►
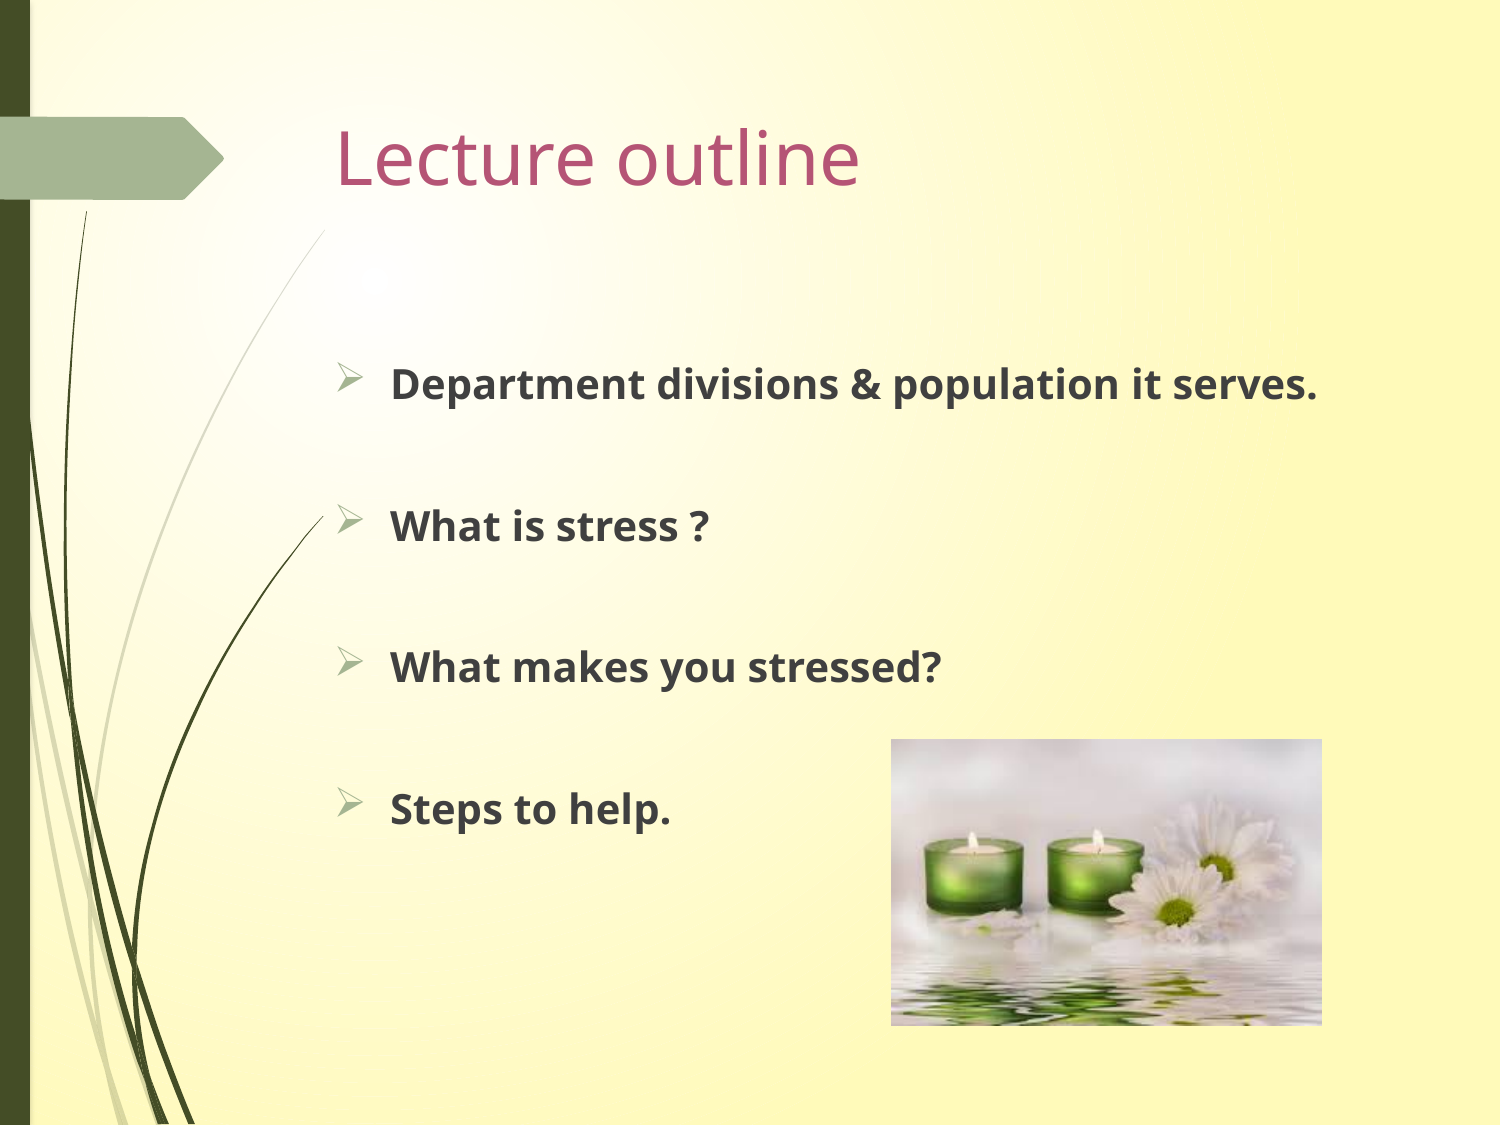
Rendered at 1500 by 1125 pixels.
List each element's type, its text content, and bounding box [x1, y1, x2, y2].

title Lecture outline [319, 102, 1400, 313]
list Department divisions & population it serves. What is stress ? What makes you stressed? Steps to help. [318, 350, 1400, 970]
picture [891, 739, 1322, 1026]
◄
== TASK REQUIREMENTS ==
Only the text of the records above, copied exactly, should be returned; the pictures stay out.

== EXERCISE RESPONSE ==
Rendered at 1500 by 1125 pixels.
List each element's type, its text content, and bounding box [x1, y1, x2, y2].

title Lecture outline [319, 102, 1400, 313]
list Department divisions & population it serves. What is stress ? What makes you stressed? Steps to help. [318, 350, 1400, 970]
picture [891, 739, 1322, 1026]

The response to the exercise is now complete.